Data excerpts
-------
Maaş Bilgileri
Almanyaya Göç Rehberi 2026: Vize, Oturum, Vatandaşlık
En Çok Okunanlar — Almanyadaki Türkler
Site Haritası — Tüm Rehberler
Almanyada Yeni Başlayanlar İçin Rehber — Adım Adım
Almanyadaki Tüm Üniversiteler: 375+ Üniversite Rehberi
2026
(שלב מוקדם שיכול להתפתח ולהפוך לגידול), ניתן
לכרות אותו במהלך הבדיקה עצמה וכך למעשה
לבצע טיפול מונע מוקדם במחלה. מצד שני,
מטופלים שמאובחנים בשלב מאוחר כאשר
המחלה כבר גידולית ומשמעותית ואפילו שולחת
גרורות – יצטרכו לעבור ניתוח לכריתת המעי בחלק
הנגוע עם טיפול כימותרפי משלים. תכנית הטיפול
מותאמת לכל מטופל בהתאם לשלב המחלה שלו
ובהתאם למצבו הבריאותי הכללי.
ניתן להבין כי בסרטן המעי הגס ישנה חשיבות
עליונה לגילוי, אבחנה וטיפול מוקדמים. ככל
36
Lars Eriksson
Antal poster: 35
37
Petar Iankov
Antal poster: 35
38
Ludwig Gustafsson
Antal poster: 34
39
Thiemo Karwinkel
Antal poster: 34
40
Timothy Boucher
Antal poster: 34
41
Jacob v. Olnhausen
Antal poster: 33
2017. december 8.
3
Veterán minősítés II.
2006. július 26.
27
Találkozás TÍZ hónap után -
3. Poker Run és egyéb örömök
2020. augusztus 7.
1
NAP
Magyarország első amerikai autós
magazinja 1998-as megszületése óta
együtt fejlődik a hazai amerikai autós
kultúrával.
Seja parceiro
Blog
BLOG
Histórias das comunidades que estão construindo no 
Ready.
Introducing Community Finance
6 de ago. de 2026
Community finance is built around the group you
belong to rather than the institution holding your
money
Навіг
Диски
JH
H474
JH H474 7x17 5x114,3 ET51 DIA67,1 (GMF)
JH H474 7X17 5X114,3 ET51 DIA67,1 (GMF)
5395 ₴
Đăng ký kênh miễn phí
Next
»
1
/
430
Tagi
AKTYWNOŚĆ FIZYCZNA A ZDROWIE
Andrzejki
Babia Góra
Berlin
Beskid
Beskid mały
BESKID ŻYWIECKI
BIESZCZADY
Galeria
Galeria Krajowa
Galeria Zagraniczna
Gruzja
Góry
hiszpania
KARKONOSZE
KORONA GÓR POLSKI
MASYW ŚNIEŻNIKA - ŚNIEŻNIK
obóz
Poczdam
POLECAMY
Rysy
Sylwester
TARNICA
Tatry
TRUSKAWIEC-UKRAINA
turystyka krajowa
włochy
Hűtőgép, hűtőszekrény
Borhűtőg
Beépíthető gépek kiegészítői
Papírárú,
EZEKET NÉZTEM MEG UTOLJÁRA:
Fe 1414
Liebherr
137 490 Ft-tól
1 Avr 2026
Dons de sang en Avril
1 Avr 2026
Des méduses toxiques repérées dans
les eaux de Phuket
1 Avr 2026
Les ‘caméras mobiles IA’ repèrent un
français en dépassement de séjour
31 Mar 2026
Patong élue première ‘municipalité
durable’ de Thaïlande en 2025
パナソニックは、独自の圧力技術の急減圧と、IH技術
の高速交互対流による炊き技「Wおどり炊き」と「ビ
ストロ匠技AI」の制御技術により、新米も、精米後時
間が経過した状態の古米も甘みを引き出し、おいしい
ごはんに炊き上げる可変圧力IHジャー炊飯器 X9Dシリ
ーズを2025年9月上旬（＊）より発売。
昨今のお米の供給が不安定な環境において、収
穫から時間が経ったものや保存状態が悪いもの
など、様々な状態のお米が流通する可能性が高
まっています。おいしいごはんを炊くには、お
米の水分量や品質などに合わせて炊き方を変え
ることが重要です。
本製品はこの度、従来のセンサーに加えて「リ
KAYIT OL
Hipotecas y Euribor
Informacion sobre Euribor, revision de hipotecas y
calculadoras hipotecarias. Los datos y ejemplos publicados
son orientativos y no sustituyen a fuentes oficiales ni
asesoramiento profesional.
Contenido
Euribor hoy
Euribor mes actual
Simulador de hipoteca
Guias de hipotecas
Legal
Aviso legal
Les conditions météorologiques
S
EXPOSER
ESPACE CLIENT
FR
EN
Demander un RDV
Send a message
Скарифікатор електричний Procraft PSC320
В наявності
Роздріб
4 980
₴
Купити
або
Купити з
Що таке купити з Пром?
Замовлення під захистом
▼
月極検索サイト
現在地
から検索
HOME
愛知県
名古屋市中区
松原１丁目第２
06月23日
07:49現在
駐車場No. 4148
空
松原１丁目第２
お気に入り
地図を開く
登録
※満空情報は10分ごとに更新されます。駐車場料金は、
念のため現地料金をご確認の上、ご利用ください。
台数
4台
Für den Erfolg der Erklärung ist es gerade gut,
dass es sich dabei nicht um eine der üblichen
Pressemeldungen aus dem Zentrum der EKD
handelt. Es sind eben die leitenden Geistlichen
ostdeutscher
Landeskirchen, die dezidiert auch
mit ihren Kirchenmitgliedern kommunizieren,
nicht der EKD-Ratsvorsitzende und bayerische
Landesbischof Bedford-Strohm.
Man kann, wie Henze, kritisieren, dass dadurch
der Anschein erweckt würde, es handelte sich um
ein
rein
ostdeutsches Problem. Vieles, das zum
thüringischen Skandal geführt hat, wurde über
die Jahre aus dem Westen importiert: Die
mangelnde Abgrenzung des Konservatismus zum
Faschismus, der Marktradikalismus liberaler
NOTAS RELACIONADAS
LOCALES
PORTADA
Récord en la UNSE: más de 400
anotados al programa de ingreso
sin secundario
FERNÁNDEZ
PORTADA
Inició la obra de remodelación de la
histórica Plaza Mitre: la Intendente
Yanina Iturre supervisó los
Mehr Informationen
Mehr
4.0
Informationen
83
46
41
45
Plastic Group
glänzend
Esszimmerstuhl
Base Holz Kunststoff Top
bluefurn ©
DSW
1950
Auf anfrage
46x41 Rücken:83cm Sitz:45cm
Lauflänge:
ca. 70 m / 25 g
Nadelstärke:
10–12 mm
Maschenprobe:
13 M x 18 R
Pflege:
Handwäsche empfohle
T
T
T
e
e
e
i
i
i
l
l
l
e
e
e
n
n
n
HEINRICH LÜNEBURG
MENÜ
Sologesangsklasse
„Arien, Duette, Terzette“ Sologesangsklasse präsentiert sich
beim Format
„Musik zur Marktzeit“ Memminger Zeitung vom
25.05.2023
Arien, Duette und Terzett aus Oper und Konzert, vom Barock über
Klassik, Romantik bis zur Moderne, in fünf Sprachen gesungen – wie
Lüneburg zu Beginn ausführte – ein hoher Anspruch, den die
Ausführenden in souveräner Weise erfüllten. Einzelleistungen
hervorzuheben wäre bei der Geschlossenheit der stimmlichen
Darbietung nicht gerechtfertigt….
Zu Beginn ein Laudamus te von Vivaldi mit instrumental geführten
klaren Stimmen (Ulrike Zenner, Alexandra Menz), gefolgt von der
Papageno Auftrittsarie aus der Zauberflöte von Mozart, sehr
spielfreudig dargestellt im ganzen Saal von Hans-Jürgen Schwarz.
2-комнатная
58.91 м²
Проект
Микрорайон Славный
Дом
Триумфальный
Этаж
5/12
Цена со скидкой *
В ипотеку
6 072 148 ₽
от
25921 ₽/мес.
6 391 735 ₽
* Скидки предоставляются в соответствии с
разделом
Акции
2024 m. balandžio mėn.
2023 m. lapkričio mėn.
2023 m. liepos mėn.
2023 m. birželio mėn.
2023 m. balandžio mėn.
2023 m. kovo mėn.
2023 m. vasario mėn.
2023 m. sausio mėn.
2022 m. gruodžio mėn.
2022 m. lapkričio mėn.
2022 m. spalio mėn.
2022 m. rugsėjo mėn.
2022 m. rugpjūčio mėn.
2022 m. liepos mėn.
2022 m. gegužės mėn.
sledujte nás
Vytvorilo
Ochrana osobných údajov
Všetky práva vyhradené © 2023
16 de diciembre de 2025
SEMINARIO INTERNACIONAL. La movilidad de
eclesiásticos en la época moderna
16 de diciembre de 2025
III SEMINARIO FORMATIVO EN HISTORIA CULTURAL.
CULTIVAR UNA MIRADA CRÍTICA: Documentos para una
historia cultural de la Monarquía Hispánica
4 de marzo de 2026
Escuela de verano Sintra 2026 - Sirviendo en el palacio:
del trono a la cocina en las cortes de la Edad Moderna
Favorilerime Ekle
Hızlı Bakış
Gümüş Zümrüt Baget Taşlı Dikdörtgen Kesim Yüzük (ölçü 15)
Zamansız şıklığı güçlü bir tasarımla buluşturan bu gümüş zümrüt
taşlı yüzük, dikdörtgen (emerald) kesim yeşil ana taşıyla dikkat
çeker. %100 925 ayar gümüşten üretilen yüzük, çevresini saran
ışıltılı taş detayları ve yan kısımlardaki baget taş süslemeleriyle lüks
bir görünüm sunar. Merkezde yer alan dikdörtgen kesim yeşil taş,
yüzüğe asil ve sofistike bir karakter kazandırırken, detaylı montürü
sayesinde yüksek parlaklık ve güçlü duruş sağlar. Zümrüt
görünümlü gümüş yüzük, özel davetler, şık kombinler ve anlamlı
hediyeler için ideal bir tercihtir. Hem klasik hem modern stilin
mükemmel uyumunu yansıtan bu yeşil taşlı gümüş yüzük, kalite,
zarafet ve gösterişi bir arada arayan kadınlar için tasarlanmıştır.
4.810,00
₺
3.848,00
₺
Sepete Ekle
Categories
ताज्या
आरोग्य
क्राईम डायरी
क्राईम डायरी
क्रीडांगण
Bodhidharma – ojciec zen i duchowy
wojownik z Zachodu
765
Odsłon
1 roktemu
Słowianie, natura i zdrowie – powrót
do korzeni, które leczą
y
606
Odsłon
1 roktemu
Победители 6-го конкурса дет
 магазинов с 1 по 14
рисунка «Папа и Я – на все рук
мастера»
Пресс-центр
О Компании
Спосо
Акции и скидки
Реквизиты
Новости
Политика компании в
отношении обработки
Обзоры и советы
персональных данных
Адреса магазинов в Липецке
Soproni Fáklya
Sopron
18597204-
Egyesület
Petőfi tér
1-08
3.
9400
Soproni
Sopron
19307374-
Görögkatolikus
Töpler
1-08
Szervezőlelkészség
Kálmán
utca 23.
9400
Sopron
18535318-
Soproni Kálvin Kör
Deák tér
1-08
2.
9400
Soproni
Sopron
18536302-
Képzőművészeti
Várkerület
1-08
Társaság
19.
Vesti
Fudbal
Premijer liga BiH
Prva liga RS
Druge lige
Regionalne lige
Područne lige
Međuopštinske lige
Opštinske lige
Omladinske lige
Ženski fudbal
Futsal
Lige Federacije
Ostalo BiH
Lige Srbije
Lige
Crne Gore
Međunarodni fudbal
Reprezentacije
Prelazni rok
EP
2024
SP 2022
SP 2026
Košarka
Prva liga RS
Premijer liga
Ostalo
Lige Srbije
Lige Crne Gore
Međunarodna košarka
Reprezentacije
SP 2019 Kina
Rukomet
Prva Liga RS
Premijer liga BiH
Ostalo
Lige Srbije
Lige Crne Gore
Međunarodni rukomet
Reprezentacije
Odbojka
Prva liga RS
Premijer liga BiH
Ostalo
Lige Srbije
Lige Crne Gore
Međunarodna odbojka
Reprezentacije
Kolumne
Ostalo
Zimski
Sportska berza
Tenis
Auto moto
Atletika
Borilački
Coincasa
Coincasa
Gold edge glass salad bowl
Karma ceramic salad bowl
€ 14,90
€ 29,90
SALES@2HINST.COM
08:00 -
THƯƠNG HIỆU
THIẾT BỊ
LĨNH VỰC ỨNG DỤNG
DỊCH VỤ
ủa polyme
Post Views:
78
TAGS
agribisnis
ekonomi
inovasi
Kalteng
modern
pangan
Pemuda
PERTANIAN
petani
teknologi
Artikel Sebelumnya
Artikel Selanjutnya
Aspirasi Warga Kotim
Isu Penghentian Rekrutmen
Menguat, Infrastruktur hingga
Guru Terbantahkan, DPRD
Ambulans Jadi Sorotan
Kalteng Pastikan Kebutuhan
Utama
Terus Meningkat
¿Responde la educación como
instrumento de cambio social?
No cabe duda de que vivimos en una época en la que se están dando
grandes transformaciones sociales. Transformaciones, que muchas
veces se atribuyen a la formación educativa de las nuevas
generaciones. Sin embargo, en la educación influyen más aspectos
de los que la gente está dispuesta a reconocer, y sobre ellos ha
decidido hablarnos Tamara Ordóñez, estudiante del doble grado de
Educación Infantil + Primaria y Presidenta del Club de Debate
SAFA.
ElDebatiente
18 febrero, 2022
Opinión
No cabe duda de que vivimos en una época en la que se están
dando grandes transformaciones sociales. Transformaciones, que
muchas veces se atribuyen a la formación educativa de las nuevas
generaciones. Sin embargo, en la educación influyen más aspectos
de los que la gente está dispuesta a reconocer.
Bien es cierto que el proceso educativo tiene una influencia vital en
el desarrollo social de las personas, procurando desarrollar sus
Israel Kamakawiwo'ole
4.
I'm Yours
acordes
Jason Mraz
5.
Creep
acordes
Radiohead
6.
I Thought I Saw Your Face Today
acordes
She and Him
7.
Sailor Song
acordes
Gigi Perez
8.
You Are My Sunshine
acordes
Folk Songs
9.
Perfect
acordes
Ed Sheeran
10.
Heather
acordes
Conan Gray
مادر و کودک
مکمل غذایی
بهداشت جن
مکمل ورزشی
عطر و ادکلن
-------
What to work on
Set down, unchanged, only those lines above that fall between the line with "Međuopštinske lige" and the line with "muchas veces se", the two end lines included.

Response
Međuopštinske lige
Opštinske lige
Omladinske lige
Ženski fudbal
Futsal
Lige Federacije
Ostalo BiH
Lige Srbije
Lige
Crne Gore
Međunarodni fudbal
Reprezentacije
Prelazni rok
EP
2024
SP 2022
SP 2026
Košarka
Prva liga RS
Premijer liga
Ostalo
Lige Srbije
Lige Crne Gore
Međunarodna košarka
Reprezentacije
SP 2019 Kina
Rukomet
Prva Liga RS
Premijer liga BiH
Ostalo
Lige Srbije
Lige Crne Gore
Međunarodni rukomet
Reprezentacije
Odbojka
Prva liga RS
Premijer liga BiH
Ostalo
Lige Srbije
Lige Crne Gore
Međunarodna odbojka
Reprezentacije
Kolumne
Ostalo
Zimski
Sportska berza
Tenis
Auto moto
Atletika
Borilački
Coincasa
Coincasa
Gold edge glass salad bowl
Karma ceramic salad bowl
€ 14,90
€ 29,90
SALES@2HINST.COM
08:00 -
THƯƠNG HIỆU
THIẾT BỊ
LĨNH VỰC ỨNG DỤNG
DỊCH VỤ
ủa polyme
Post Views:
78
TAGS
agribisnis
ekonomi
inovasi
Kalteng
modern
pangan
Pemuda
PERTANIAN
petani
teknologi
Artikel Sebelumnya
Artikel Selanjutnya
Aspirasi Warga Kotim
Isu Penghentian Rekrutmen
Menguat, Infrastruktur hingga
Guru Terbantahkan, DPRD
Ambulans Jadi Sorotan
Kalteng Pastikan Kebutuhan
Utama
Terus Meningkat
¿Responde la educación como
instrumento de cambio social?
No cabe duda de que vivimos en una época en la que se están dando
grandes transformaciones sociales. Transformaciones, que muchas
veces se atribuyen a la formación educativa de las nuevas
generaciones. Sin embargo, en la educación influyen más aspectos
de los que la gente está dispuesta a reconocer, y sobre ellos ha
decidido hablarnos Tamara Ordóñez, estudiante del doble grado de
Educación Infantil + Primaria y Presidenta del Club de Debate
SAFA.
ElDebatiente
18 febrero, 2022
Opinión
No cabe duda de que vivimos en una época en la que se están
dando grandes transformaciones sociales. Transformaciones, que
muchas veces se atribuyen a la formación educativa de las nuevas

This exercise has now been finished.